[Source records]
※ ※ ※
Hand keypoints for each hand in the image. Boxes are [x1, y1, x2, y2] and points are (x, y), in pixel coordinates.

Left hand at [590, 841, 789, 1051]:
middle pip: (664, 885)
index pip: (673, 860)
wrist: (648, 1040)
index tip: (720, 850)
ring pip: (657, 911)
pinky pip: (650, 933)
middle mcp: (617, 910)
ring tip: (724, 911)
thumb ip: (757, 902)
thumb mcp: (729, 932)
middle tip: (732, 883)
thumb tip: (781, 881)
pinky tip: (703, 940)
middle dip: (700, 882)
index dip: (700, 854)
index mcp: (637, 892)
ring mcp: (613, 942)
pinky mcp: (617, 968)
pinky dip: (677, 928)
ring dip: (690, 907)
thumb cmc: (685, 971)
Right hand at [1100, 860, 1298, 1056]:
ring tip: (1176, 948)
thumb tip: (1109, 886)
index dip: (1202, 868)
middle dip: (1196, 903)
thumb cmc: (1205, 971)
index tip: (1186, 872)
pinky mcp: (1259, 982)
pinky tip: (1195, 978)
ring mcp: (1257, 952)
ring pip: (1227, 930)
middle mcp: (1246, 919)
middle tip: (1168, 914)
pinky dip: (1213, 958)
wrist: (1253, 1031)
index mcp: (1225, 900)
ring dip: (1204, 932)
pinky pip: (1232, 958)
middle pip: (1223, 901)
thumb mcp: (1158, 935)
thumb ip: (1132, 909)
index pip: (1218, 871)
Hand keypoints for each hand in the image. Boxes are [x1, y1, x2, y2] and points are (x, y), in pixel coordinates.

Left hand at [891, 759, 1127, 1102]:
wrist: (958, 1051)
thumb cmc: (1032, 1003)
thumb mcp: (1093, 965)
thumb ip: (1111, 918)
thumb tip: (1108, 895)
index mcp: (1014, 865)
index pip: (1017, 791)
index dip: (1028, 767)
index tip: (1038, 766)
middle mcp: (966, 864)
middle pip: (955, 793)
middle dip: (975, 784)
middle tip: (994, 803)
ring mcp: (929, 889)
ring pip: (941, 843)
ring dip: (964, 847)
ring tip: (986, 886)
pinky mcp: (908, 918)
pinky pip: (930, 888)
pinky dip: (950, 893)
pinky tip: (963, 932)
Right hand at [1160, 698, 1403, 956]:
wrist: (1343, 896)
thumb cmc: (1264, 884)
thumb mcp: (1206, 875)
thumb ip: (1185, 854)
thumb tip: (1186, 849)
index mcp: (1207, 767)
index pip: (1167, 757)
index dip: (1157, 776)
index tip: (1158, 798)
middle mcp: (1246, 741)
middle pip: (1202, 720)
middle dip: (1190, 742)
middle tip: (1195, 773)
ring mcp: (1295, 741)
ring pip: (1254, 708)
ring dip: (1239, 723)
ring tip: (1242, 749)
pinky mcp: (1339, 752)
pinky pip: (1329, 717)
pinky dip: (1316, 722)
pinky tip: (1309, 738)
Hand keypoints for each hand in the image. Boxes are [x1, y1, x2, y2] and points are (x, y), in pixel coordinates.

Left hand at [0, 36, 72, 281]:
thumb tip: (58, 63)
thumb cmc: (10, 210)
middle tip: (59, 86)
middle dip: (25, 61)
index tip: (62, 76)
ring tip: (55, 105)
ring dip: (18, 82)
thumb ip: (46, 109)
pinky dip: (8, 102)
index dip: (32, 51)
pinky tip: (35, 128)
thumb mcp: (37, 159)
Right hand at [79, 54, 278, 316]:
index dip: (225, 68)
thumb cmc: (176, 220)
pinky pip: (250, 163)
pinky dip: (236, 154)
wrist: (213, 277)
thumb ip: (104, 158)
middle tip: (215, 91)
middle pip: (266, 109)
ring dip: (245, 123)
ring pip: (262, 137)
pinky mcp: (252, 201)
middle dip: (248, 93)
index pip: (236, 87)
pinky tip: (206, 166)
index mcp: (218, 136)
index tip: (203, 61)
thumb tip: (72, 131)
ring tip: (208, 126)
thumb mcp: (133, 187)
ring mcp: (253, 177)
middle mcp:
※ ※ ※
▸ ASSIGNMENT
Set the lines down exactly as they stand, beginning at the one that contains "pinky mcp: (1259, 982)" and stopping after the last line of the entries above.

▸ WRITTEN REPLY
pinky mcp: (1259, 982)
pinky tip: (1195, 978)
ring mcp: (1257, 952)
ring pip: (1227, 930)
middle mcp: (1246, 919)
middle tip: (1168, 914)
pinky dip: (1213, 958)
wrist: (1253, 1031)
index mcp: (1225, 900)
ring dip: (1204, 932)
pinky pip: (1232, 958)
middle pip: (1223, 901)
thumb mcp: (1158, 935)
thumb ip: (1132, 909)
index pip: (1218, 871)
Hand keypoints for each hand in the image. Boxes are [x1, y1, x2, y2] and points are (x, y), in pixel coordinates.

Left hand at [891, 759, 1127, 1102]:
wrist: (958, 1051)
thumb cmc: (1032, 1003)
thumb mcp: (1093, 965)
thumb ip: (1111, 918)
thumb tip: (1108, 895)
index mcp: (1014, 865)
index pip: (1017, 791)
index dip: (1028, 767)
index tip: (1038, 766)
middle mcp: (966, 864)
middle pip: (955, 793)
middle dip: (975, 784)
middle tip: (994, 803)
ring mcp: (929, 889)
ring pip: (941, 843)
ring dip: (964, 847)
ring tip: (986, 886)
pinky mcp: (908, 918)
pinky pip: (930, 888)
pinky dip: (950, 893)
pinky tip: (963, 932)
Right hand at [1160, 698, 1403, 956]:
wrist: (1343, 896)
thumb cmc: (1264, 884)
thumb mcp: (1206, 875)
thumb ip: (1185, 854)
thumb tip: (1186, 849)
index mcp: (1207, 767)
index pip: (1167, 757)
index dip: (1157, 776)
index tip: (1158, 798)
middle mcp: (1246, 741)
middle pip: (1202, 720)
middle dip: (1190, 742)
middle tip: (1195, 773)
ring mcp: (1295, 741)
ring pip: (1254, 708)
ring dip: (1239, 723)
ring tip: (1242, 749)
pinky mcp: (1339, 752)
pinky pip: (1329, 717)
pinky dip: (1316, 722)
pinky tip: (1309, 738)
Hand keypoints for each hand in the image. Boxes are [x1, y1, x2, y2] and points are (x, y), in pixel coordinates.

Left hand at [0, 36, 72, 281]:
thumb tip: (58, 63)
thumb cmc: (10, 210)
middle tip: (59, 86)
middle dip: (25, 61)
index tip: (62, 76)
ring tip: (55, 105)
ring dip: (18, 82)
thumb ip: (46, 109)
pinky dip: (8, 102)
index dip: (32, 51)
pinky tip: (35, 128)
thumb mcp: (37, 159)
Right hand at [79, 54, 278, 316]:
index dip: (225, 68)
thumb cmc: (176, 220)
pinky pip: (250, 163)
pinky dip: (236, 154)
wrist: (213, 277)
thumb ip: (104, 158)
middle tip: (215, 91)
middle pip: (266, 109)
ring dip: (245, 123)
ring pip: (262, 137)
pinky mcp: (252, 201)
middle dip: (248, 93)
index pip: (236, 87)
pinky tip: (206, 166)
index mcp: (218, 136)
index tip: (203, 61)
thumb tip: (72, 131)
ring tip: (208, 126)
thumb mcp: (133, 187)
ring mcp: (253, 177)
middle mcp:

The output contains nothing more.